Hetfield’s details and characterizations had been taken to a new level, so it’s interesting to note that one of the best songs on the album, “Orion,” contains no words at all. Whereas Metallica’s first instrumental, “Call Of Ktulu,” meanders at times, “Orion” is laser-focused. Hammett told journalist Mick Wall how, weeks before the group went into the studio, the achingly strange bass breakdown in the middle of the song had “already been written by Cliff—with bass lines, two- and three-part harmonies, all completely arranged… We were really blown away.”

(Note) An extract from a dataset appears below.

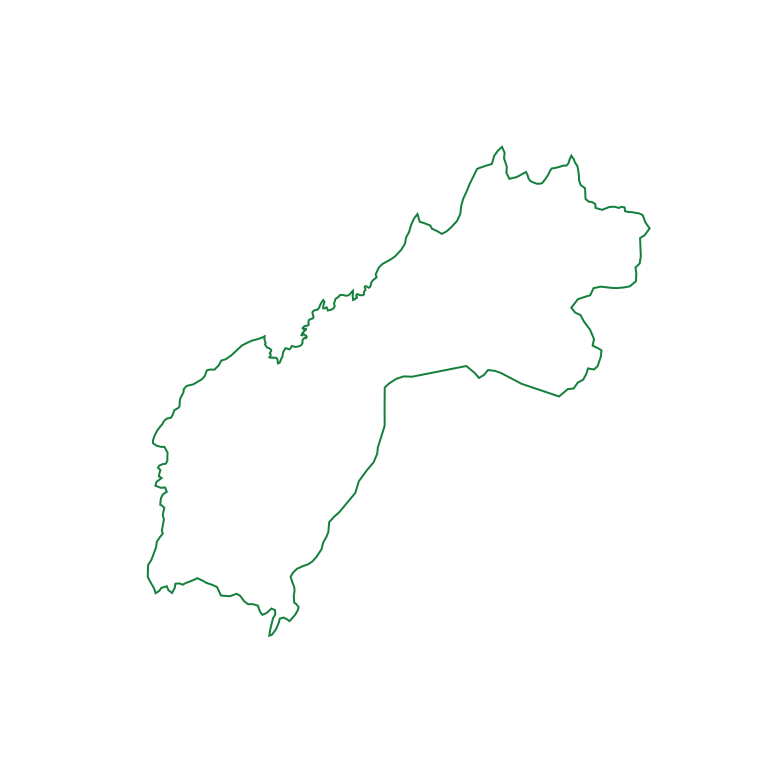 Sik, Kedah, Malaysia (Equal Earth projection), rotated 25°
{"feature_id": "92858781B49401310221889", "entity_name": "Sik", "entity_type": "district", "adm_level": 2, "iso_a3": "MYS", "parent_name": "Malaysia", "parent_adm1": "Kedah", "projection": "equal_earth", "projection_center": [100.816, 5.985], "detail": "fine", "context": "isolated", "style": "outline", "palette": "green", "viewbox_px": 768, "rotation_deg": 25, "n_neighbors": 0, "source": "geoboundaries", "source_scale": "gbopen_adm2", "svg_char_len": 5348}
<svg xmlns="http://www.w3.org/2000/svg" viewBox="0 0 768 768"><g transform="rotate(25 384 384)"><path d="M547.9,321.3L552.8,310.8L557.8,308.0L559.0,300.9L562.7,295.9L563.1,289.3L562.3,283.7L568.1,282.1L570.1,277.7L568.9,267.2L566.8,261.6L562.7,261.1L556.9,261.1L555.3,254.5L547.9,247.8L545.0,246.2L538.8,242.9L533.0,238.5L527.2,238.5L521.5,235.7L523.9,225.2L528.5,220.8L533.4,216.4L533.4,208.6L539.2,204.2L549.1,200.9L554.5,198.7L561.1,194.8L565.6,191.5L568.9,184.3L566.0,177.2L562.7,172.2L564.8,166.7L562.7,159.5L559.8,154.0L554.4,143.5L557.3,139.1L559.0,130.8L552.4,126.9L547.1,121.6L543.1,121.6L535.4,123.7L533.1,124.8L529.4,125.5L527.5,122.3L524.4,123.0L522.5,125.2L518.0,125.9L513.5,128.3L510.4,131.5L508.0,134.0L505.9,134.3L501.4,135.0L499.3,131.5L495.3,131.2L493.0,132.2L488.5,131.2L483.5,121.6L478.2,120.6L474.7,117.0L472.6,112.8L469.2,107.5L467.1,104.7L463.4,102.5L461.0,100.1L457.3,97.9L457.3,101.8L457.9,106.1L457.1,108.9L454.2,110.3L452.0,112.4L446.8,116.7L445.2,117.4L444.4,119.9L444.4,124.8L443.6,130.1L442.5,135.0L440.4,136.8L437.8,137.9L434.4,138.2L430.9,138.2L428.3,136.8L425.4,133.6L423.0,131.9L418.5,138.2L416.4,140.7L410.9,145.1L405.6,140.7L403.5,135.2L397.3,128.6L395.7,123.6L390.7,119.2L388.7,124.2L387.4,130.8L388.3,135.8L388.7,139.1L383.7,143.5L377.5,149.6L377.1,166.7L377.5,173.8L377.5,182.7L378.8,190.4L381.3,197.6L381.3,205.3L378.8,213.1L376.3,219.1L373.0,223.5L367.7,223.0L361.9,223.0L359.0,220.8L351.6,221.3L347.9,221.9L342.5,215.8L341.3,221.3L341.3,228.0L342.5,235.7L342.1,241.8L343.7,247.8L342.9,255.0L340.0,263.9L337.1,268.8L334.2,272.7L331.8,276.0L330.1,280.4L330.1,288.1L332.2,290.5L330.2,294.4L329.6,297.5L330.2,299.4L330.3,302.2L329.5,303.2L326.9,302.9L325.4,303.6L325.9,304.8L327.1,305.9L327.4,307.1L327.0,308.1L327.1,309.7L328.0,311.2L327.2,312.6L325.8,313.2L324.2,313.8L323.1,313.6L321.6,313.9L321.4,315.8L322.7,316.7L323.0,317.7L322.0,318.5L321.6,319.8L320.5,320.9L319.4,319.0L318.3,317.4L317.7,315.1L316.4,312.7L316.0,313.9L315.5,315.9L315.0,317.2L314.2,318.8L313.0,319.6L312.2,320.1L310.5,320.4L309.1,320.7L307.7,321.3L306.3,322.3L306.0,324.5L305.0,325.6L304.2,327.2L304.3,329.1L304.7,332.0L305.7,333.6L306.4,334.2L306.5,335.8L305.6,338.1L304.2,339.4L303.0,340.3L302.1,341.1L301.1,340.1L299.6,338.7L298.4,340.5L296.8,341.1L296.1,339.2L295.7,337.1L295.4,334.8L293.5,333.6L293.1,335.3L292.8,337.7L292.8,339.4L292.9,341.7L292.9,343.0L292.4,344.6L291.2,345.5L290.0,346.5L289.2,347.6L288.8,349.2L289.5,350.5L290.4,351.3L291.8,353.0L291.7,354.7L291.0,355.3L289.8,356.5L288.8,358.1L289.6,360.4L290.7,362.1L290.4,363.1L288.6,364.3L287.4,365.3L286.6,367.8L287.9,368.4L289.9,366.9L290.3,367.5L289.7,369.2L288.5,372.1L288.6,374.6L289.6,374.3L289.5,373.0L289.9,372.7L291.5,373.0L293.0,373.1L294.0,373.7L293.9,375.5L292.5,375.6L291.7,378.2L291.9,379.7L292.8,381.1L292.5,383.9L290.8,386.0L289.4,387.0L287.9,387.9L286.3,388.2L284.5,388.5L284.2,391.2L283.5,392.7L281.2,392.8L279.5,393.3L279.3,395.9L279.2,397.6L279.9,400.7L280.4,402.1L280.2,404.6L280.4,406.4L280.4,408.9L279.2,410.1L278.2,408.8L277.5,407.3L276.4,406.2L274.9,405.9L273.3,406.6L272.4,407.2L271.2,407.3L270.2,408.0L268.9,408.3L269.1,406.4L268.8,405.0L267.4,404.3L267.8,401.7L267.4,400.8L265.8,400.2L264.2,400.1L262.6,400.4L261.3,399.5L259.4,398.5L259.4,397.2L258.4,395.7L257.0,394.4L256.5,393.6L255.7,391.2L254.2,393.1L250.9,396.4L245.6,400.9L241.9,405.3L239.0,409.1L236.9,414.1L233.6,422.4L230.1,428.4L226.6,431.6L226.4,436.9L224.3,442.6L220.3,444.4L217.7,446.5L218.2,452.8L216.9,456.7L211.3,464.9L206.0,469.1L204.7,473.0L205.8,476.5L205.5,481.5L205.8,484.7L208.2,491.0L207.6,492.8L205.0,496.3L205.5,500.9L205.3,504.5L201.6,507.3L200.2,510.8L200.0,514.7L199.4,516.1L198.1,522.2L197.9,527.8L198.4,532.8L199.7,535.3L203.7,536.0L208.2,535.3L211.6,533.8L216.9,537.7L218.4,541.6L220.0,544.8L220.0,548.3L216.9,550.5L214.8,552.9L214.5,555.4L217.7,556.5L218.4,560.7L219.0,562.8L222.1,563.2L219.2,568.9L219.8,572.8L225.6,572.4L229.3,570.3L232.7,573.5L230.3,577.3L230.1,581.9L232.2,588.0L234.0,588.0L237.2,589.0L238.0,592.9L238.8,596.1L241.7,599.6L242.2,601.4L244.6,610.6L246.7,613.1L245.6,617.7L244.8,623.0L246.4,628.3L247.0,634.7L247.5,642.1L246.7,647.8L251.4,658.7L255.1,661.6L261.7,666.2L265.4,670.1L267.8,666.5L268.3,663.0L272.6,659.1L275.7,661.9L280.2,663.0L280.5,657.3L279.4,653.1L282.6,651.3L286.6,650.9L288.1,648.5L291.3,645.3L294.2,642.1L296.9,638.9L302.4,638.9L307.4,639.3L313.0,638.6L318.5,638.6L325.6,644.6L330.6,642.8L334.1,641.4L339.1,636.4L343.3,636.8L349.1,640.0L353.9,641.0L358.4,638.9L363.4,638.2L367.9,642.8L371.3,644.6L374.5,641.0L376.9,635.0L380.8,635.0L382.9,638.9L382.4,643.2L383.5,648.8L384.8,655.2L386.4,660.5L388.5,658.4L389.8,651.7L389.5,644.6L388.7,640.7L391.6,638.2L395.3,638.2L398.5,638.9L399.8,635.0L401.1,630.4L401.4,625.1L400.9,622.3L397.4,620.5L395.1,620.2L391.9,614.5L390.3,609.2L388.5,606.0L385.8,603.5L380.8,598.2L381.3,593.3L383.2,588.3L387.4,583.4L391.4,579.5L394.0,575.2L395.9,569.2L397.2,560.0L395.9,553.6L396.4,546.6L396.1,541.6L392.7,532.4L394.1,528.0L394.9,525.2L397.4,519.7L399.4,512.5L404.0,494.8L402.3,482.6L404.8,469.9L407.7,459.4L407.3,450.0L405.2,444.0L402.3,421.8L399.8,416.3L395.3,406.9L386.2,387.0L388.3,381.5L392.8,374.3L398.6,368.8L406.4,365.5L451.0,332.9L461.7,335.7L467.5,338.4L470.8,333.5L472.4,327.4L479.0,325.2L485.6,324.6L508.7,325.7L547.9,321.3Z" fill="none" stroke="#15803d" stroke-width="2"/></g></svg>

“Damage, Inc.” is in some ways a typical thrash song, one that wouldn’t have sounded out of place on Kill ‘Em All, except for Burton’s minute-long introduction. The halting, haunting chords flicker and fall, swell and die, before abruptly giving way to an old-fashioned speed-freak banger. Lyrically, it’s a gleeful massacre, a companion piece to “Battery” with a chorus of, “Blood will follow blood / Dying time is here / Damage Incorporated.” As for the introduction, Burton was inspired by a baroque aria by J.S. Bach. Considering the lyrical content of “Damage, Inc.,” Burton’s riff on the Bach masterpiece “Come, Sweet Death” serves double duty as a melancholy intro and a morbid joke.
“Damage, Inc.” is one of only two Metallica songs written by the whole crew of Hetfield, Ulrich, Hammett, and Burton, and the other is perhaps the single most influential song in metal’s 40-year history: “Master Of Puppets.” More symphony than rock song, it runs eight-and-a-half minutes and spans four distinct musical movements. Here, Hetfield is addiction itself, and he relishes taunting the listener: “Taste me, you will see / More is all you need / You’re dedicated to / How I’m killing you.” That descending guitar riff is iconic; a relentless, intoxicating downward spiral, and a perfect representation of the song’s themes. “Master Of Puppets” is also a killer live song; as Hetfield told Guitar World, “People love to scream Master! a couple of times.”
Master Of Puppets was released on March 3, 1986. The band opened for Ozzy Osbourne on his Ultimate Sin tour, and according to Hammett, “We converted people night after night… Your typical Ozzy fan might not have gotten Metallica, but two or three years later, they were all saying, ‘Yeah, I saw Metallica with Ozzy, and they blew him away!’” Despite no radio play and no music videos, Master Of Puppets was purchased half a million times within a few short months, peaking at Number 29 on Billboard, and giving the band its first gold record. Metallica had burst into the mainstream.
“It was almost magical,” says Hammett, “because it seemed like everything we played went right, every note we played was in exactly the right spot, and it couldn’t ever have gone any better. It was just a very, very special time.” The tour with Osbourne was the second-largest ticket draw in the United States that year, and Metallica planned a headlining tour across Europe: First England, then Norway and Sweden in September, and onwards to Japan. After the constant lineup turnover—the quitters, the fired, the long shadow cast by Dave Mustaine—Metallica finally knew what, and who, it was: James Hetfield, Lars Ulrich, Kirk Hammett, Cliff Burton. The four best friends were the most exciting rock band on the planet, and they boarded the plane for their European tour ready to conquer the world.